# [OpenSSH] n'arrive pas à chrooter un user ! [résolu]

## l_arbalette

Bonjour à tous,

J'ai emergé openSSH avec le USE chroot. En effet, je souhaite que certains utilisateurs soient emprisonnés dans leur home.

J'ai suivi pour cela le seul document que j'ai trouvé (tous les autres docs s'y rapportent par un biais ou par un autre), et qui se trouve à cette adresse : http://mail.incredimail.com/howto/openssh/

sachant que sous Gentoo, le use flag "chroot" permet d'intégrer automatiquement le patch mentionné dans le doc précédent.

J'ai créé un user test en faisant :

 *Quote:*   

> mkdir /home/test
> 
> useradd -d /home/test/./ test
> 
> passwd test

 

Un extrait de /etc/passwd donne :

 *Quote:*   

> test:x:1003:1003::/home/test/./:/bin/bash

 

J'ai lancé  le script donné dans le doc. pour créer dans /home/test un environnement chrootable.

Et quand je teste, ça ne marche pas. J'obtiens le message suivant :

 *Quote:*   

> T-bow-Dlx / # ssh test@localhost
> 
> Password:
> 
> Last login: Tue Oct 17 11:24:35 2006 from localhost
> ...

 

Que se passe-t-il ? Quelqu'un peut-il m'aider ? Est-ce que c'est le script de création de l'environnement chrootable qui n'est pas bon ?

parce que j'ai quelques messages bizarres quand je le lance :

 *Quote:*   

> T-bow-Dlx / # ./create_chroot_env_for_user.sh test
> 
> cp: ne peut évaluer `(0xffffe000)': Aucun fichier ou répertoire de ce type
> 
> cp: ne peut évaluer `(0xffffe000)': Aucun fichier ou répertoire de ce type
> ...

 

malgré tout, il copie des choses :

 *Quote:*   

> T-bow-Dlx / # ls -lha /home/test/
> 
> total 24K
> 
> drwxrwx---  6 root root 4,0K oct 17 11:43 .
> ...

 

Précision : Je ne souhaite pas utiliser app-misc/jail pour le moment : j'aimerais pouvoir faire fonctionner ce patch !

Merci de votre aide,

----------

## l_arbalette

un petit up !

Vraiment personne n'a d'idées ?

----------

## l_arbalette

Bon, j'avance tout doucement, car il n'y a pas des masses de documentation à ce sujet.

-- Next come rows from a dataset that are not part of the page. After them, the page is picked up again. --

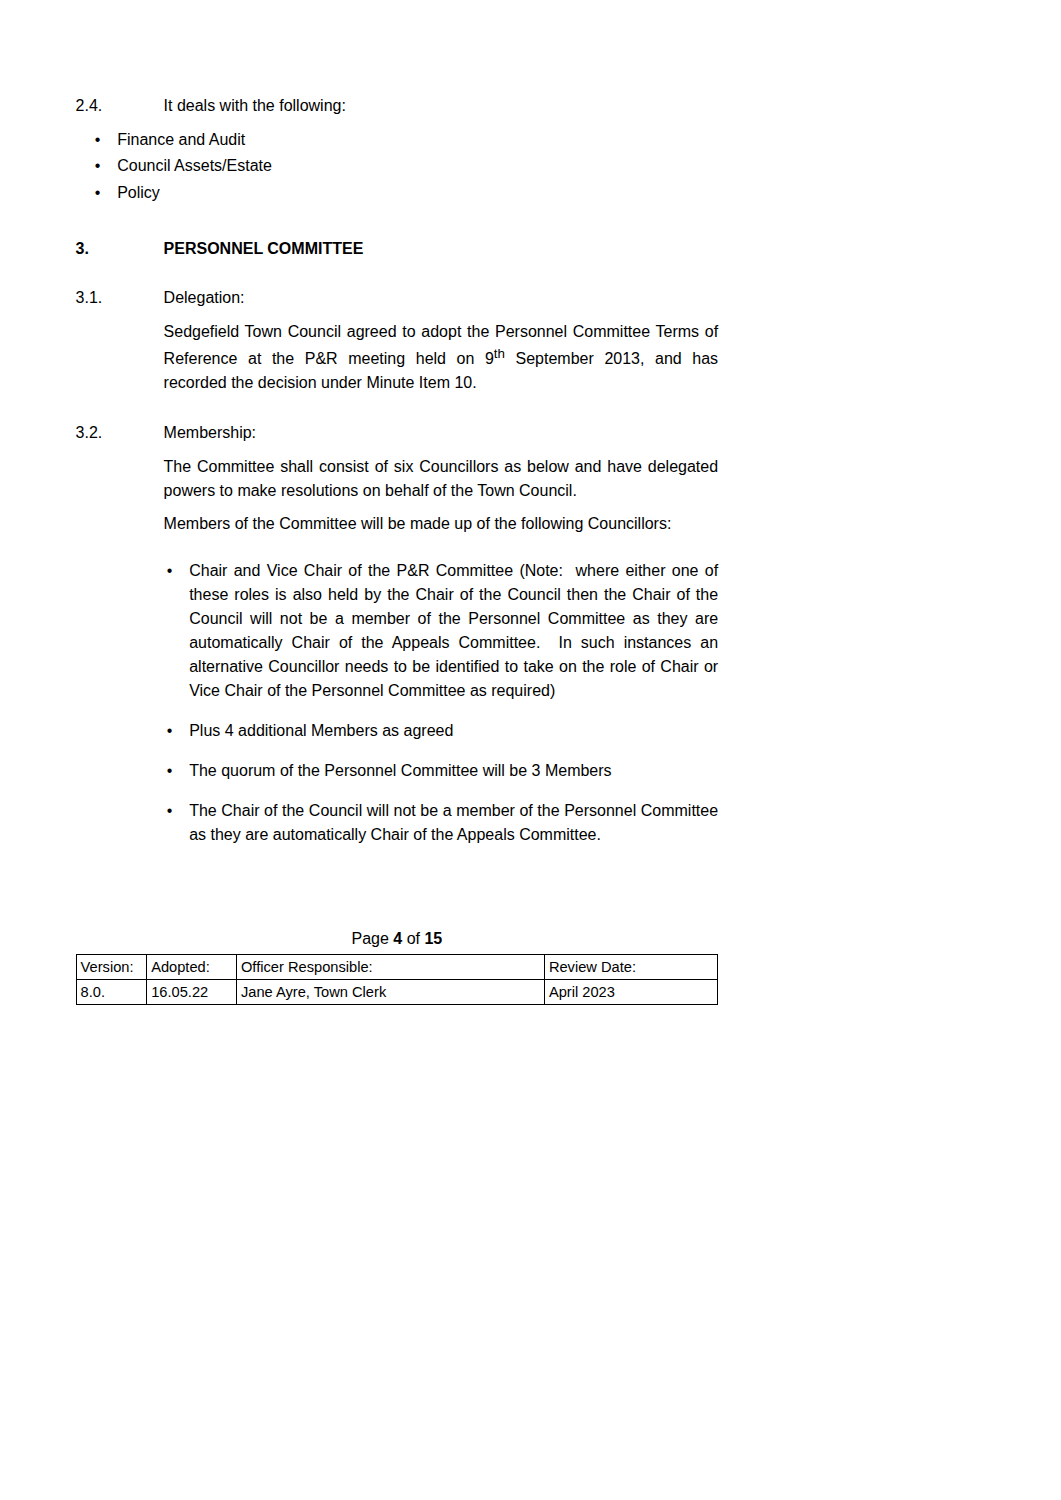2.4.
It deals with the following:
Finance and Audit
Council Assets/Estate
Policy
3.
PERSONNEL COMMITTEE
3.1.
Delegation:
Sedgefield Town Council agreed to adopt the Personnel Committee Terms of Reference at the P&R meeting held on 9th September 2013, and has recorded the decision under Minute Item 10.
3.2.
Membership:
The Committee shall consist of six Councillors as below and have delegated powers to make resolutions on behalf of the Town Council.
Members of the Committee will be made up of the following Councillors:
Chair and Vice Chair of the P&R Committee (Note: where either one of these roles is also held by the Chair of the Council then the Chair of the Council will not be a member of the Personnel Committee as they are automatically Chair of the Appeals Committee. In such instances an alternative Councillor needs to be identified to take on the role of Chair or Vice Chair of the Personnel Committee as required)
Plus 4 additional Members as agreed
The quorum of the Personnel Committee will be 3 Members
The Chair of the Council will not be a member of the Personnel Committee as they are automatically Chair of the Appeals Committee.
Page 4 of 15
| Version: | Adopted: | Officer Responsible: | Review Date: |
| 8.0. | 16.05.22 | Jane Ayre, Town Clerk | April 2023 |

Je pense être maintenant sûr que le problème vient (en tout cas sous Gentoo) du script qui créé l'environnement "chrootable".

En effet, quand je lance la commande :

 *Quote:*   

> chroot /home/test /bin/bash

 

sur le répertoire qui est censé être chrootable grâce au script, j'ai le message d'erreur 

 *Quote:*   

> chroot: cannot run command `/bin/bash': Permission denied

 

J'ai vérifié les droits : à priori, pas de problème de ce côté :

 *Quote:*   

>  ls -lha /home/test/bin/
> 
> drwxrwx--x 2 root root 4,0K oct 20 12:35 .
> 
> drwxrwx--x 6 root root 4,0K oct 20 12:35 ..
> ...

 

J'ai regardé d'un peu plus près que signifiait les messages  *Quote:*   

> cp: ne peut évaluer `(0xffffe000)': Aucun fichier ou répertoire de ce type 

 

lors de la création de l'environnement. En fait, c'est parceque pour certains programmes, ldd renvoie une ligne bizarre sans l'adresse de la librairie qu'il aurait fallu copier.

Exemple sur /bin/bash :

 *Quote:*   

> ldd /bin/bash
> 
>  linux-gate.so.1 =>  (0xffffe000)  <--- ici, par comparaison aux lignes en dessous, il manque l'adresse de la librairie linux-gate.so.1, et un mauvais argument est donné à cp...d'où le message.
> 
>         libncurses.so.5 => /lib/libncurses.so.5 (0xb7f16000)
> ...

 

Le problème, c'est qu'un slocate linux-gate.so.1 ne renvoie absolument rien....donc pas sûr que ce soit vraiment un problème...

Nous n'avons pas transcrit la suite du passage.